> [WORK REQUEST]:
Among the lines below, which ones contain the word "mapas"? Copy every such line.

> [THE INPUT]:
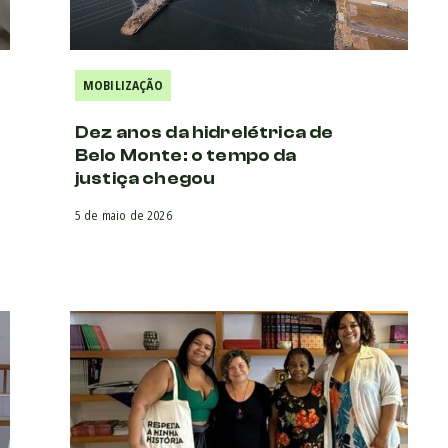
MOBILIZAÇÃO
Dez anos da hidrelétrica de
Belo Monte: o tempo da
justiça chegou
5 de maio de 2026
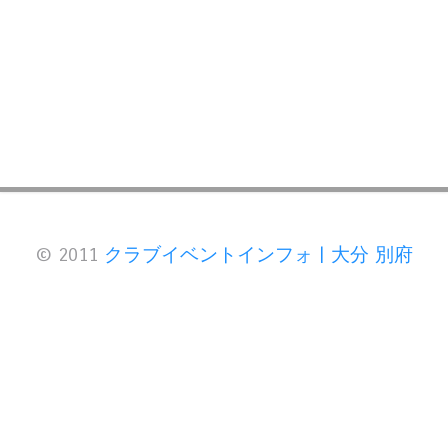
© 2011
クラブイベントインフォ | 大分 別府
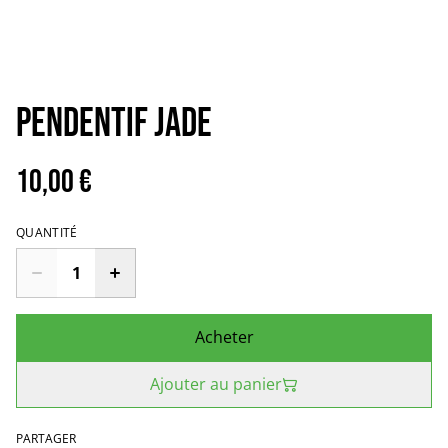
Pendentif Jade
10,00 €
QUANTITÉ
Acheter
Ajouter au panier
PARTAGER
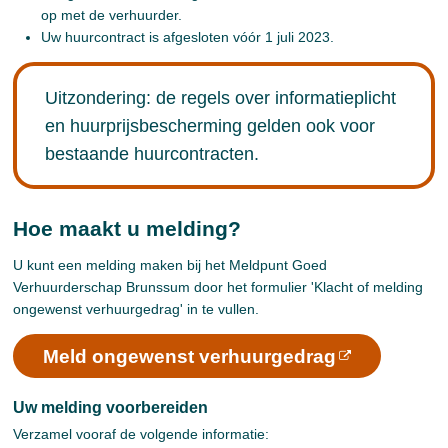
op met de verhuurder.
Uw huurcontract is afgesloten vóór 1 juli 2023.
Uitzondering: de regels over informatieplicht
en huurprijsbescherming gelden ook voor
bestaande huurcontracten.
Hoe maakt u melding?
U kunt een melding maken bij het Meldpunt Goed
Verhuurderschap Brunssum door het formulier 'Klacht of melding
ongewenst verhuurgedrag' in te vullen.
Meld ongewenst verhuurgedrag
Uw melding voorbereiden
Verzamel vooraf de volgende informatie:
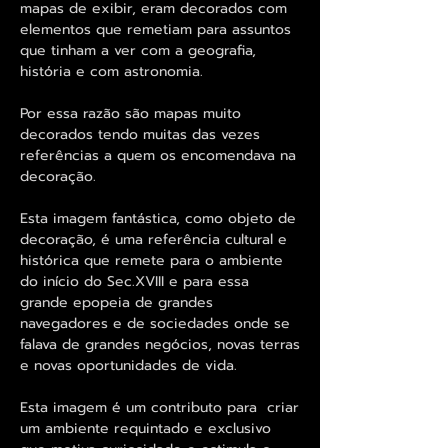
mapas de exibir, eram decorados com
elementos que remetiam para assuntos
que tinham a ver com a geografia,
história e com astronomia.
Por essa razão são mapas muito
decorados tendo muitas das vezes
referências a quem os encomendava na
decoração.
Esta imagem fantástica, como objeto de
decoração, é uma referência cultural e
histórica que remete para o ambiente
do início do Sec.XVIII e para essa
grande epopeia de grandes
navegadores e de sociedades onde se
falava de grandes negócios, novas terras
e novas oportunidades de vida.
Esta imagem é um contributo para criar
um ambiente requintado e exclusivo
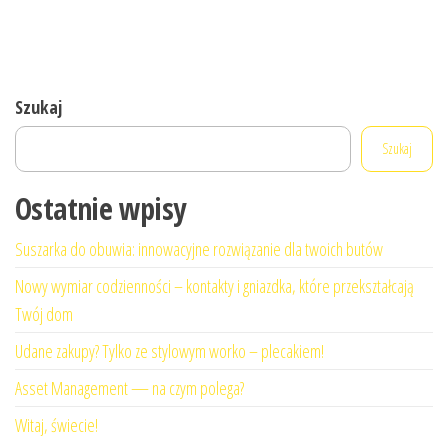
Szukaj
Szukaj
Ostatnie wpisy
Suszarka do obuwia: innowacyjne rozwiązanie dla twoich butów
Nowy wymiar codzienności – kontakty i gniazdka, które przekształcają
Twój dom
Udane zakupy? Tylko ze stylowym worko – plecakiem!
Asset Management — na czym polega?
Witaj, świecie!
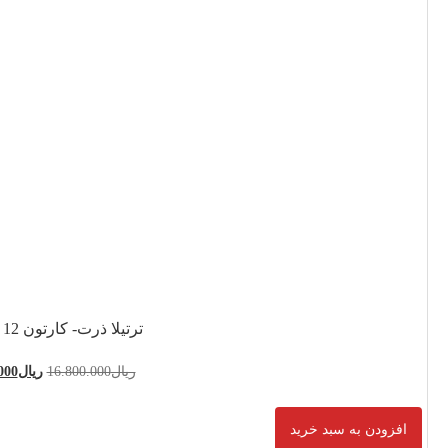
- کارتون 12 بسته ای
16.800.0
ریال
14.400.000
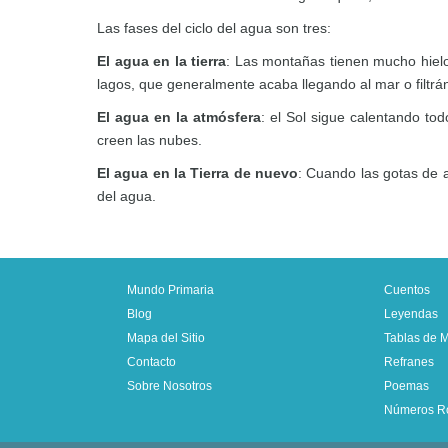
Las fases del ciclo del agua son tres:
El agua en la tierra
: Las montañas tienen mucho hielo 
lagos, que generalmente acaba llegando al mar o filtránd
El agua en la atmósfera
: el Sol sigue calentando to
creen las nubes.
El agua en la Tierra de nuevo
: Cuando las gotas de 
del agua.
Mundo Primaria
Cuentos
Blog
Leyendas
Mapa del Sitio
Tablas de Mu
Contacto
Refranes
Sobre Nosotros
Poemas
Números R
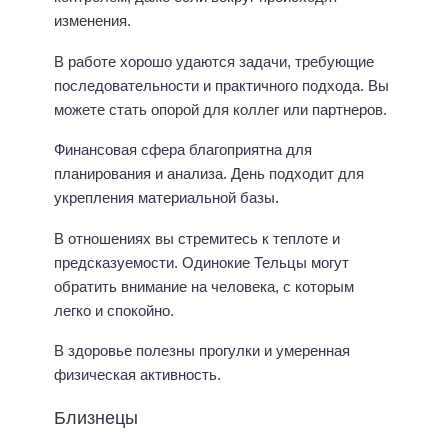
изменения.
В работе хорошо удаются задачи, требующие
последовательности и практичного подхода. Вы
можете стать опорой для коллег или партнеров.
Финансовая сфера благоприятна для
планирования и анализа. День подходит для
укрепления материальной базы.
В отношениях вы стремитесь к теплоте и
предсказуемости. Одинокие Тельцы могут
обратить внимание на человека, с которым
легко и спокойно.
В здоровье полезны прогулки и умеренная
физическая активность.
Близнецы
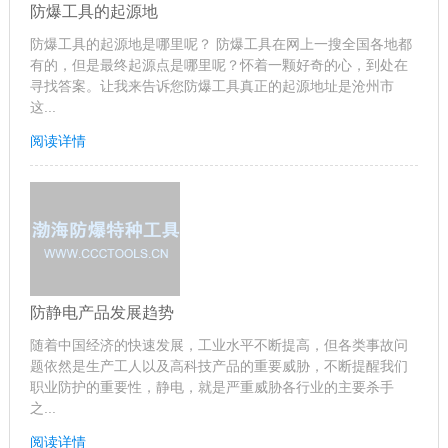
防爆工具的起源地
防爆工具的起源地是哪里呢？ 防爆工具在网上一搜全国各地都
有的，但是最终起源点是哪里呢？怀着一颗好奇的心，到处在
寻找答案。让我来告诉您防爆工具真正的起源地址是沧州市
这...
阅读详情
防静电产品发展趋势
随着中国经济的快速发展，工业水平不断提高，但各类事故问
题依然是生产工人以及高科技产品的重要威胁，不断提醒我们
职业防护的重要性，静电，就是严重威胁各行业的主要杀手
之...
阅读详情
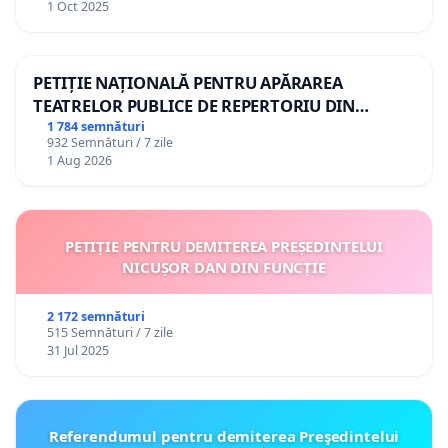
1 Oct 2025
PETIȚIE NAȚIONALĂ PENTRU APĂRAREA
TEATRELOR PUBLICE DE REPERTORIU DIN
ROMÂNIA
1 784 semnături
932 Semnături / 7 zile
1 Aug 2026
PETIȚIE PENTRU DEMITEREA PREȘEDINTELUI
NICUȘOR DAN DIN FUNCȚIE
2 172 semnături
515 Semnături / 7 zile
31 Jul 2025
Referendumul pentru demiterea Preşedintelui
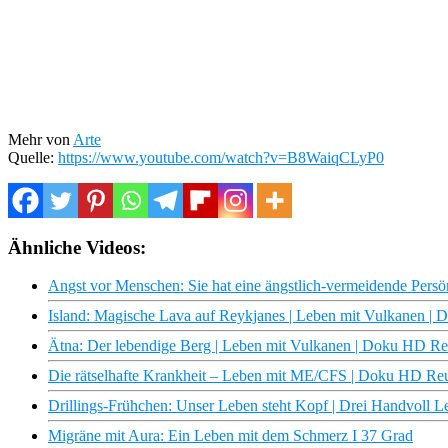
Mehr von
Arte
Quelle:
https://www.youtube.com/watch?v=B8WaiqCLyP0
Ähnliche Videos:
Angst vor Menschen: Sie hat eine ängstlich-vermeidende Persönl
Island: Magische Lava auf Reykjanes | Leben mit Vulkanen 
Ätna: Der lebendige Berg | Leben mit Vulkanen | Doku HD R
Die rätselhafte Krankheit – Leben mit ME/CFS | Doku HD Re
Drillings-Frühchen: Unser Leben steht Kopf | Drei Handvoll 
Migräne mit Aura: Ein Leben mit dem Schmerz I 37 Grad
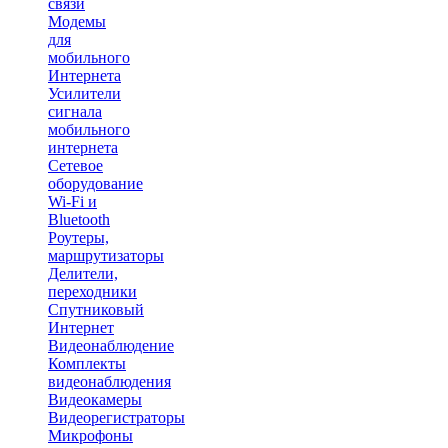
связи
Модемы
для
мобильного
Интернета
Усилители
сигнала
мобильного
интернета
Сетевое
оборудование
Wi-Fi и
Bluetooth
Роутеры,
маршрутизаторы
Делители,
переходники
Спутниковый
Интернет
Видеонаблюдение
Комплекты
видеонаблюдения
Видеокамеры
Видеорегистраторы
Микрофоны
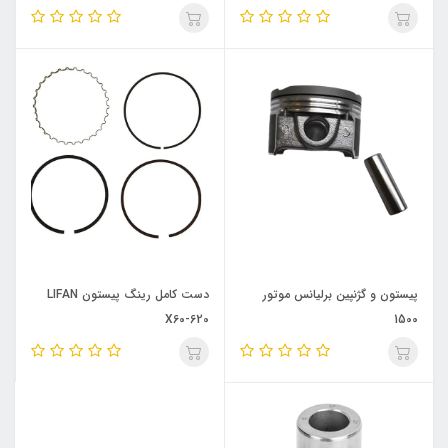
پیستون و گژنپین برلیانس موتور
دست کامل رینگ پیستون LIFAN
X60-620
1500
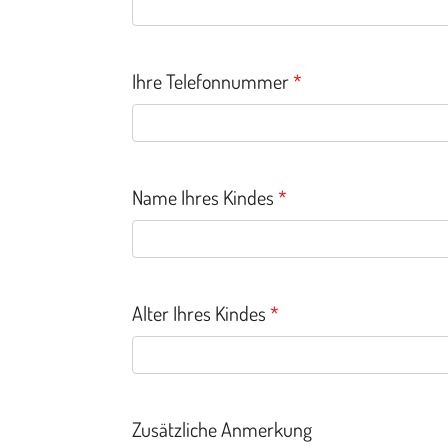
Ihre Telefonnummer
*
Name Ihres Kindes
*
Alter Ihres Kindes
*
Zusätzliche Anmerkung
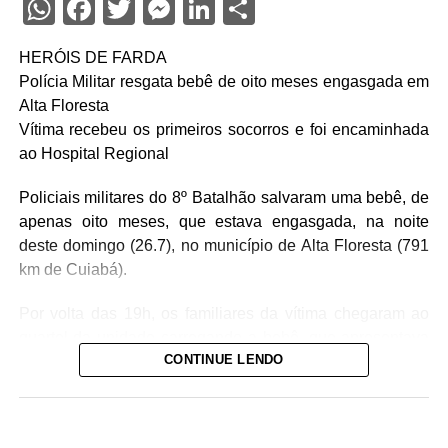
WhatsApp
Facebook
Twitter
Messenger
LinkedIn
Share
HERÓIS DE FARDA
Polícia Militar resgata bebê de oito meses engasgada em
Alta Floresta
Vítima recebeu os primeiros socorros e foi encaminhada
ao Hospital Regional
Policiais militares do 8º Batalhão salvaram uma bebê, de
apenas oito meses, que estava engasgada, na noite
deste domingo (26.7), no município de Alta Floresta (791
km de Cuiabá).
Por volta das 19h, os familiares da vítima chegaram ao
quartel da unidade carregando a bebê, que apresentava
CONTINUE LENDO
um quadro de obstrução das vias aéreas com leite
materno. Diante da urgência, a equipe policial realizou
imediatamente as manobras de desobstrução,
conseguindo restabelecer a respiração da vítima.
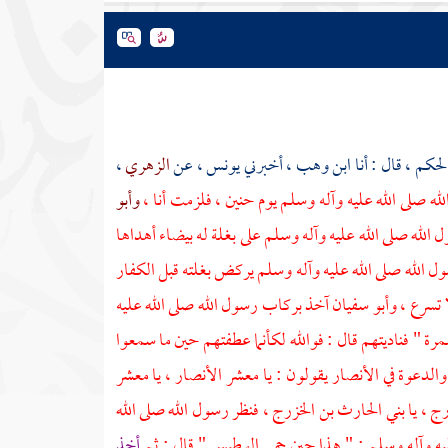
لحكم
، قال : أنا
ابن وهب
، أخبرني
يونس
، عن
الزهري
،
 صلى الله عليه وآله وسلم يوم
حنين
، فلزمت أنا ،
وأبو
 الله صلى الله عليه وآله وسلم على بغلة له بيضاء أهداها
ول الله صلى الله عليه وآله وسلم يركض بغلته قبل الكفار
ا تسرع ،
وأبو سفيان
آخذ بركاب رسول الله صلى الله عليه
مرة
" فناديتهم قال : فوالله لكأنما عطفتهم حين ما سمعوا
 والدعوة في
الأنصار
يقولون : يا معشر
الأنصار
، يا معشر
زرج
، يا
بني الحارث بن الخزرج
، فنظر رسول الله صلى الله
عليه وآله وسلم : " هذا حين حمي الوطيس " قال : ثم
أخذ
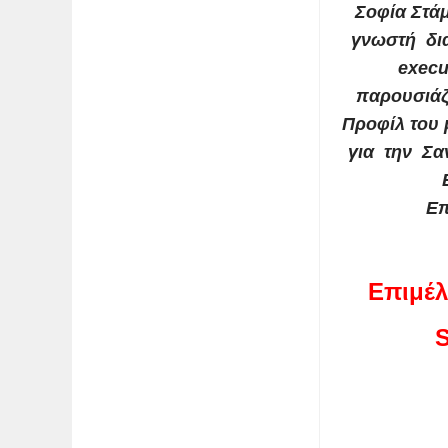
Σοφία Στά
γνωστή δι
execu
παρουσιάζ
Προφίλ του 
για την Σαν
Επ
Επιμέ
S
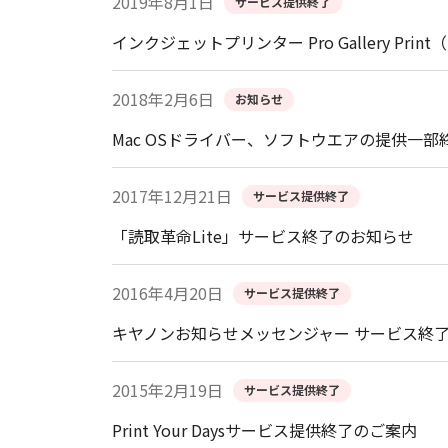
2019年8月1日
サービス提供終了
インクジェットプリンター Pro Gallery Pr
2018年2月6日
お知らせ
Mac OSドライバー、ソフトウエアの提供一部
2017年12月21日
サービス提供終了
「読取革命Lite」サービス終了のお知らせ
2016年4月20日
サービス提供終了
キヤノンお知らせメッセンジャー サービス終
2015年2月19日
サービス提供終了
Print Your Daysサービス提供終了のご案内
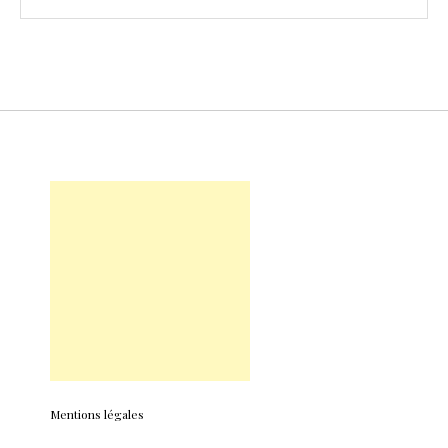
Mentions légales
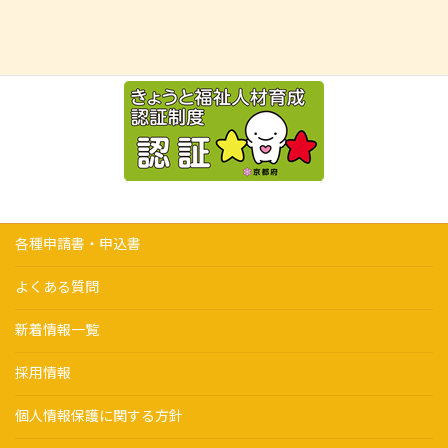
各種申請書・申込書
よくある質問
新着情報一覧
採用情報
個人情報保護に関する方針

> [WRITTEN ANSWER]:
mapas de exibir, eram decorados com
Por essa razão são mapas muito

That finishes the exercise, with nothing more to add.